State of the Cap: Golden State Warriors
Wed, 06/18/2008 - 3:03pm
2008/09 Golden State Warriors Payroll: $46.7 million
2008/09 Estimated NBA Salary Cap: $58 million (estimate)
Roughly: $11.3 million under cap
(includes $17.1 million for the player option on Baron Davis's contract)
During his first full season in Golden State, Stephen Jackson topped 20 points a game for the first time in his career. Jackson was one of three Warriors to do so, which is a credit to their high-octane offense. At $7.1 million for next season and $7.6 million after that, Jackson is a pretty good bargain for a 20 point scorer. He still has a problem with low shooting percentages and part of his increase in scoring can be attributed to bombing up a ridiculous amount of threes, but on a roster devoid of high value contracts, Jackson really stands out.
There is a lot to be unhappy about if you are a Golden State Warrior fan. Al Harrington is overpaid at $19.2 million over the next two years. His numbers this year (13.6 points, 5.4 rebounds) were very pedestrian for that kind of money and his field goal shooting was not impressive. Harrington is capable of much more and he needs his old, talented self to show up soon. Adonal Foyle's contract was finally bought out, but that doesn't mean the team is out of the woods yet. A portion of Foyle's contract will still be counted against the salary cap, $6.2 million to be exact. By not being on the team at all, Foyle will contribute nearly as much as he did in his previous seasons as a Warrior. At least they can put this terrible deal behind them next year.

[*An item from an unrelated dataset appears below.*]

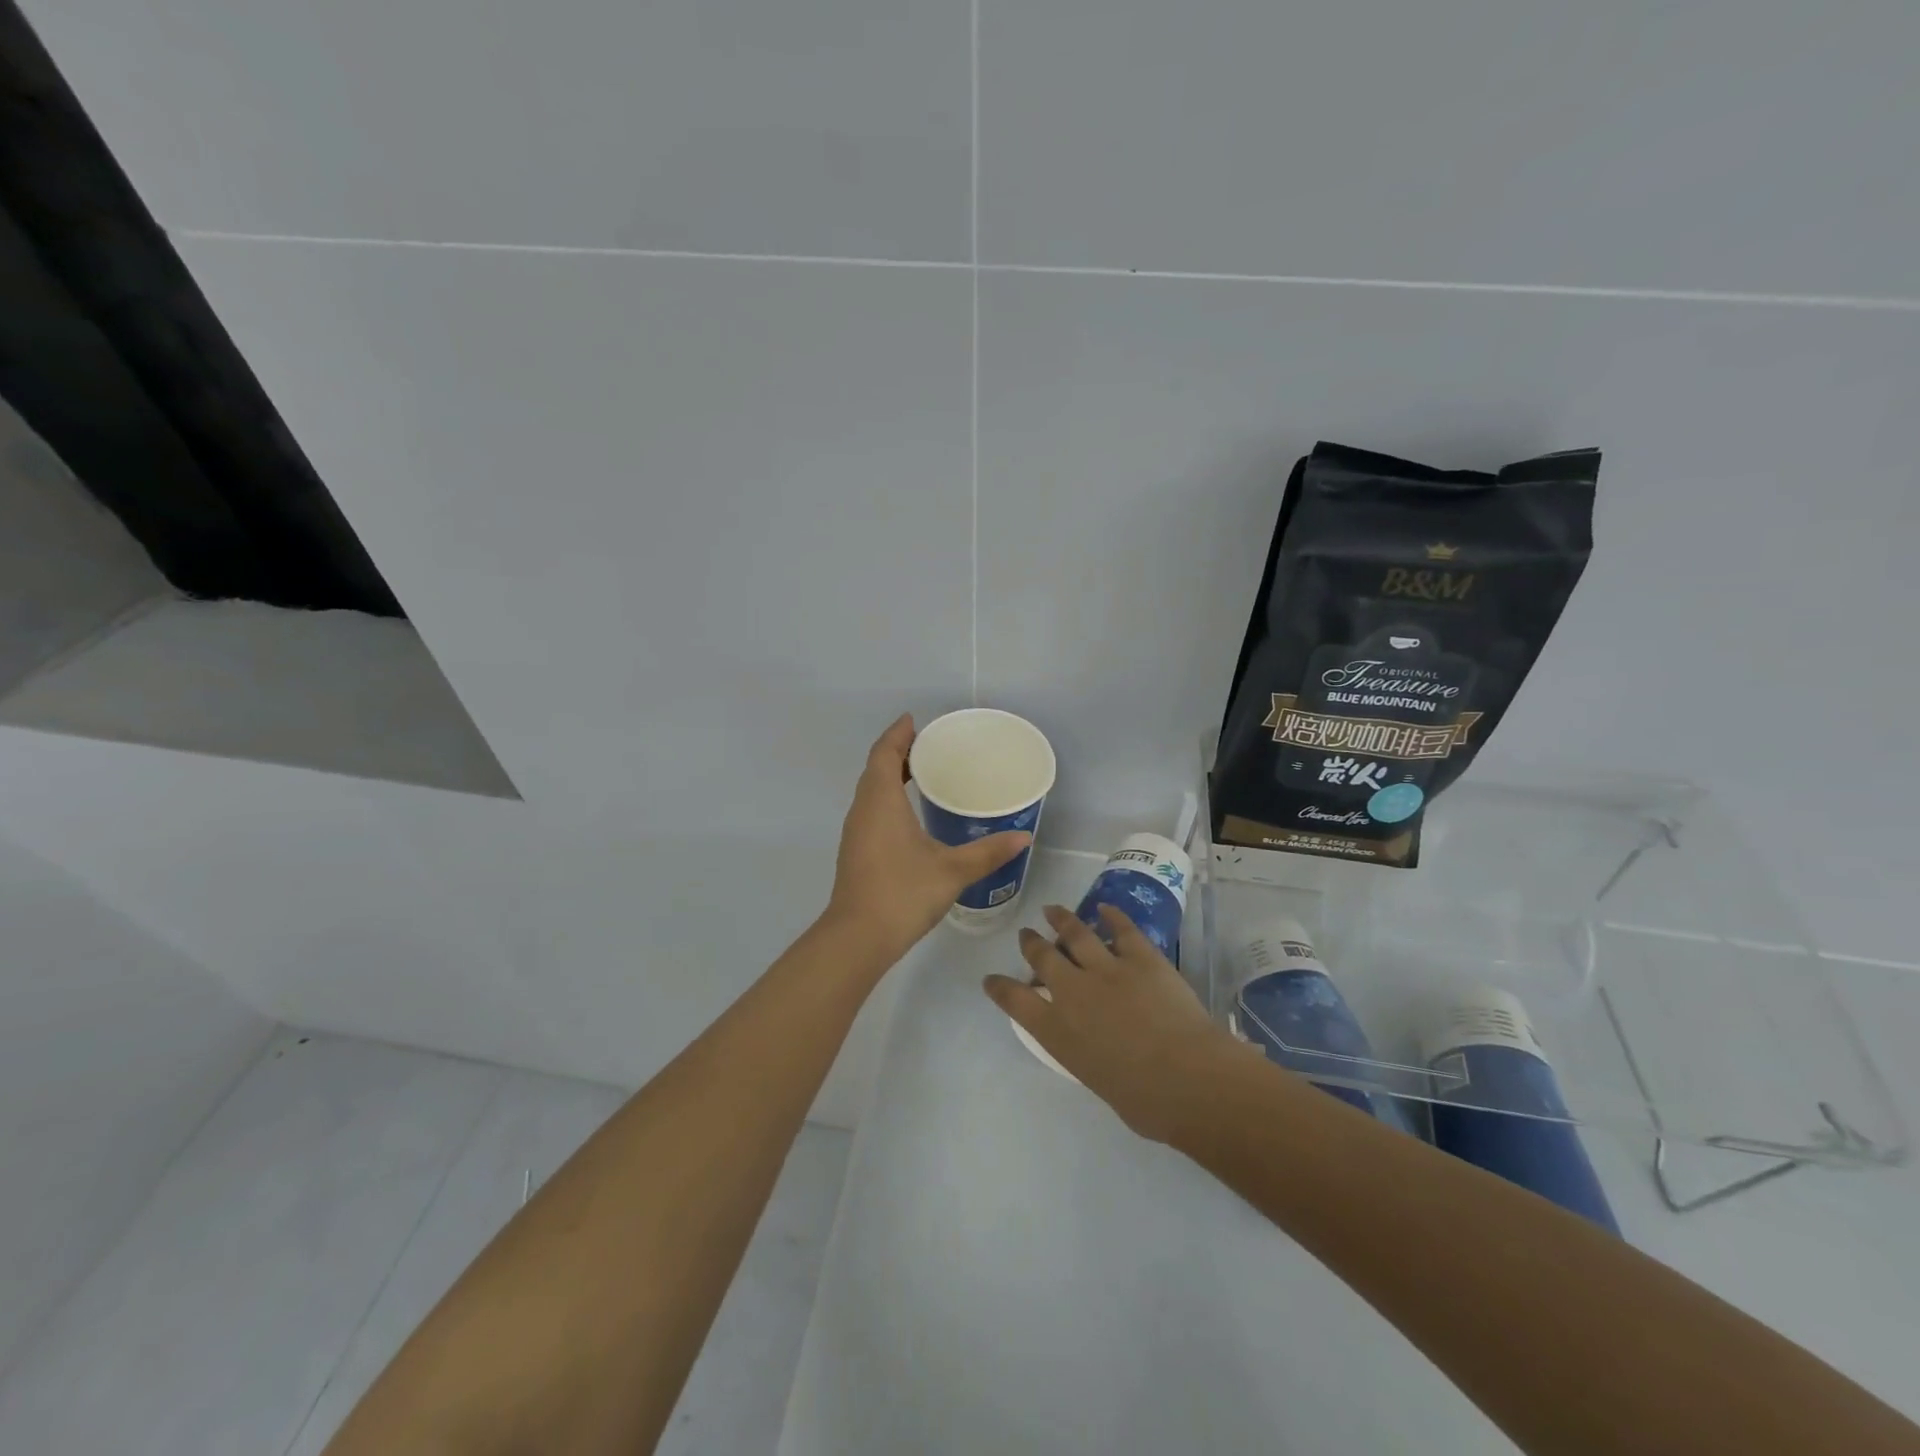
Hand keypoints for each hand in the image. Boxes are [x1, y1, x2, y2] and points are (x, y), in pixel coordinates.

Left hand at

There isn't much to evaluate when looking at the salary cap of the Golden State Warriors because they simply don't have many players under contract. Of the top eight guys in the Warrior's rotation, only three are signed for next season, and that includes the $17.1 million player option for Baron Davis. To make matters worse, a rift between Davis and coach Don Nelson, combined with the team's failure to make the playoffs, has forced Davis to consider opting out of his deal. He is only 29 years old and he played in all 82 games for the first time in many years. Davis also put up nice numbers, scoring 21.8 points to go with 7.6 assists, 4.7 rebounds, and 2.3 steals per game. Golden State needs him if they have any hope of a playoff berth next season.
However, Davis isn't the team's only problem. They have a host of good, young free agents to sign. Monta Ellis played so well this year, he might see his salary jump from six figures to eight. Ellis had a phenomenal season. He put up 20.2 points on 53% shooting, which is amazing for a guard. He hardly ever shoots threes, using his quickness instead to get in the lane and finish around the hoop. Ellis also added a respectable 5 rebounds and 3.9 assists. He is a restricted free agent, and it's imperative the Warriors stay young, and resign the budding superstar. Although, a team might not offer Ellis as much as he wants, which means he could take a one-year tender and try again next summer as an unrestricted free agent. How the team handles Ellis might determine how the Baron Davis situation plays out, and vice versa. If Davis leaves, they can afford to keep Ellis long-term. But if Ellis is let go, Davis might not want to stay on a team that can't contend. It's a tough spot for the Warriors to be in.
The free agents don't stop there. Andris Biedrins is in the same boat as Ellis; a restricted free-agent who might not get what he wants and could simply take the qualifying offer. It would be great for the Warriors for next season, though they would risk losing both players as unrestricted free agents the following summer. Biedrins is an ugly free-throw shooter, but he is an improving young center. He averaged 10.5 points, 9.8 rebounds, and 1.2 blocks per game. He also doesn't take bad shots as he led the league in field goal shooting at 62.6%. The Warriors may play small ball, but you do need some size once in a while and Biedrins is the only real big man they have. The team really needs him back.
Kelenna Azubuike, Mickael Pietrus, and Matt Barnes all contributed well and they are also without contracts. Don Nelson recently promised more playing time to youngsters Marco Belinelli and Brandon Wright, so where will Golden State go from here? They did win 48 games, but that isn't good enough in the Western Conference. Can the same cast of characters really go that deep into the playoffs or did they peak in their amazing upset of Dallas? With some good, young talent already on the roster and no terrible, long-term contracts to speak of, it might be a good time to usher Baron Davis out of town and start fresh. The Warriors don't necessarily need to rebuild, they just need to reboot.
Golden State really ran into some bad luck this season. 48 wins and no playoff berth? That is crazy. Heck, Portland was a .500 team and they finished 9 games out of the playoffs. Meanwhile, three teams .500 or worse made the playoffs in the East. I don't know about you but if I was a free-agent on a Western Conference team, I would be doing everything in my power to find a new address on the other side of the Mississippi.